Ну, что же Вам рассказать дальше? Все это так обычно, люди там добрые и простые, но ужасно какие неинтеллигентные. Одно меня удивило, что я сделался до известной степени послушным, а ведь, Вы знаете, какое у меня самолюбие; но показывать его было как-то не к месту, да никто его и не заметил бы. Еще замечу, что мне было гораздо легче, когда мне поручали какую-нибудь простую физическую работу. Съездить за дровами, отправиться на сенокос было куда приятнее, чем петь на клиросе или писать письма отцу настоятелю. Наверное, Вы меня не узнали бы, если бы вдруг увидели, так я переменился и опростился, отпустил волосы и бороденку, которая выросла совсем рыжая.

Как пришла настоящая весна, а тем более лето, стало мне там нестерпимо. Особенно тягостно было, что не с кем слова молвить, не то чтобы понять и оценить, а просто разговора-то моего они не понимали; или карелы, или русские, но говорящие так, что ничего не поймешь. Я уже корреспонденцией занялся, письма стал писать, до того дошел, что матери даже послание послал.
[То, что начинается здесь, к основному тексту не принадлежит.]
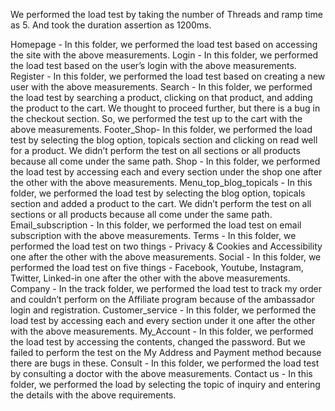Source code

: We performed the load test by taking the number of Threads and ramp time as 5. And took the duration assertion as 1200ms.

Homepage - In this folder, we performed the load test based on accessing the site with the above measurements.
Login - In this folder, we performed the load test based on the user’s login with the above measurements.
Register - In this folder, we performed the load test based on creating a new user with the above measurements.
Search - In this folder, we performed the load test by searching a product, clicking on that product, and adding the product to the cart. We thought to proceed further, but there is a bug in the checkout section. So, we performed the test up to the cart with the above measurements.
Footer_Shop- In this folder, we performed the load test by selecting the blog option, topicals section and clicking on read well for a product. We didn’t perform the test on all sections or all products because all come under the same path.
Shop - In this folder, we performed the load test by accessing each and every section under the shop one after the other with the above measurements.
Menu_top_blog_topicals - In this folder, we performed the load test by selecting the blog option, topicals section and added a product to the cart. We didn’t perform the test on all sections or all products because all come under the same path.
Email_subscription - In this folder, we performed the load test on email subscription with the above measurements.
Terms - In this folder, we performed the load test on two things - Privacy & Cookies and Accessibility one after the other with the above measurements.
Social - In this folder, we performed the load test on five things - Facebook, Youtube, Instagram, Twitter, Linked-in one after the other with the above measurements.
Company - In the track folder, we performed the load test to track my order and couldn’t perform on the Affiliate program because of the ambassador login and registration.
Customer_service - In this folder, we performed the load test by accessing each and every section under it one after the other with the above measurements.
My_Account - In this folder, we performed the load test by accessing the contents, changed the password. But we failed to perform the test on the My Address and Payment method because there are bugs in these.
Consult - In this folder, we performed the load test by consulting a doctor with the above measurements.
Contact us - In this folder, we performed the load by selecting the topic of inquiry and entering the details with the above requirements.
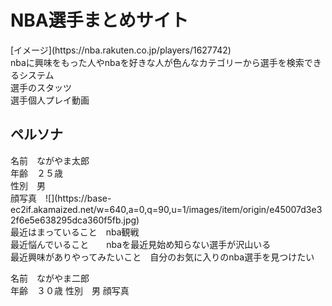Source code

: <h1>NBA選手まとめサイト </h1>  
[イメージ](https://nba.rakuten.co.jp/players/1627742)<br>
nbaに興味をもった人やnbaを好きな人が色んなカテゴリーから選手を検索できるシステム<br>
選手のスタッツ<br> 
選手個人プレイ動画 <br>

<h2>ペルソナ</h2>
名前　ながやま太郎<br>
年齢　２５歳<br>
性別　男<br>
顔写真　![](https://base-ec2if.akamaized.net/w=640,a=0,q=90,u=1/images/item/origin/e45007d3e32f6e5e638295dca360f5fb.jpg)<br>
最近はまっていること　nba観戦<br>
最近悩んでいること　　nbaを最近見始め知らない選手が沢山いる<br>
最近興味がありやってみたいこと　自分のお気に入りのnba選手を見つけたい<br>

名前　ながやま二郎<br>
年齢　３０歳
性別　男
顔写真　







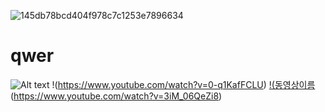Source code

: ![145db78bcd404f978c7c1253e7896634](https://user-images.githubusercontent.com/80498763/110884332-4be28900-8328-11eb-8a73-a62423571d68.png)
# qwer
![Alt text](https://img1.daumcdn.net/thumb/R720x0.q80/?scode=mtistory2&fname=http%3A%2F%2Fcfile7.uf.tistory.com%2Fimage%2F24283C3858F778CA2EFABE)
!(https://www.youtube.com/watch?v=0-q1KafFCLU)
[!(동영상이름](https://search.pstatic.net/common/?src=http%3A%2F%2Fblogfiles.naver.net%2FMjAyMTAzMTBfODQg%2FMDAxNjE1MzM3MTc5NTM2.hm3SysLc6bG0z9jtLUqYNSW0X-18MImHNggbXqFPEQ4g.G-QBKiXrlrOv1j-_311IuQw8pqyaMf3GCcYemJPPsuEg.JPEG.raja4600%2F1615337178816.jpg&type=a340)(https://www.youtube.com/watch?v=3iM_06QeZi8)
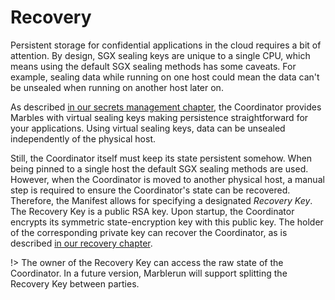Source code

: # Recovery

Persistent storage for confidential applications in the cloud requires a bit of attention.
By design, SGX sealing keys are unique to a single CPU, which means using the default SGX sealing methods has some caveats.
For example, sealing data while running on one host could mean the data can't be unsealed when running on another host later on.

As described [in our secrets management chapter](features/secrets-management.md), the Coordinator provides Marbles with virtual sealing keys making persistence straightforward for your applications.
Using virtual sealing keys, data can be unsealed independently of the physical host.

Still, the Coordinator itself must keep its state persistent somehow. When being pinned to a single host the default SGX sealing methods are used. However, when the Coordinator is moved to another physical host, a manual step is required to ensure the Coordinator's state can be recovered.
Therefore, the Manifest allows for specifying a designated *Recovery Key*. The Recovery Key is a public RSA key. Upon startup, the Coordinator encrypts its symmetric state-encryption key with this public key. The holder of the corresponding private key can recover the Coordinator, as is described [in our recovery chapter](workflows/recover-coordinator.md).

!> The owner of the Recovery Key can access the raw state of the Coordinator. In a future version, Marblerun will support splitting the Recovery Key between parties.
Она летом приезжала с какими-то господами, как бы на пикник; я ее везде поводил, показал, и она осталась довольна.

– Видишь, – говорит – Федя, как хорошо устроился. И мне спокойнее: по крайней мере, у меня есть молитвенник. Если тебе что-нибудь нужно будет, чая, там, сахара, бисквитов, ты пиши, а пока, вот тебе на карманные расходы десять рублей. Одно меня огорчает, что здесь бриться нельзя, очень уже ты стал смешной, как чухонец!

День ото дня незаметно моя меланхолия и расстройство увеличивались, так что я серьезно стал подумывать о самоубийстве и выбрал для этого место, где утопиться. Очень красиво: отвесная скала, на ней две сосны, а внизу заливчик маленький, но страшно глубокий. И случилось тут такое обстоятельство, что как я встал ночью, чтобы топиться, то никак не мог этого облюбованного места найти, а в других местах топиться не хотелось.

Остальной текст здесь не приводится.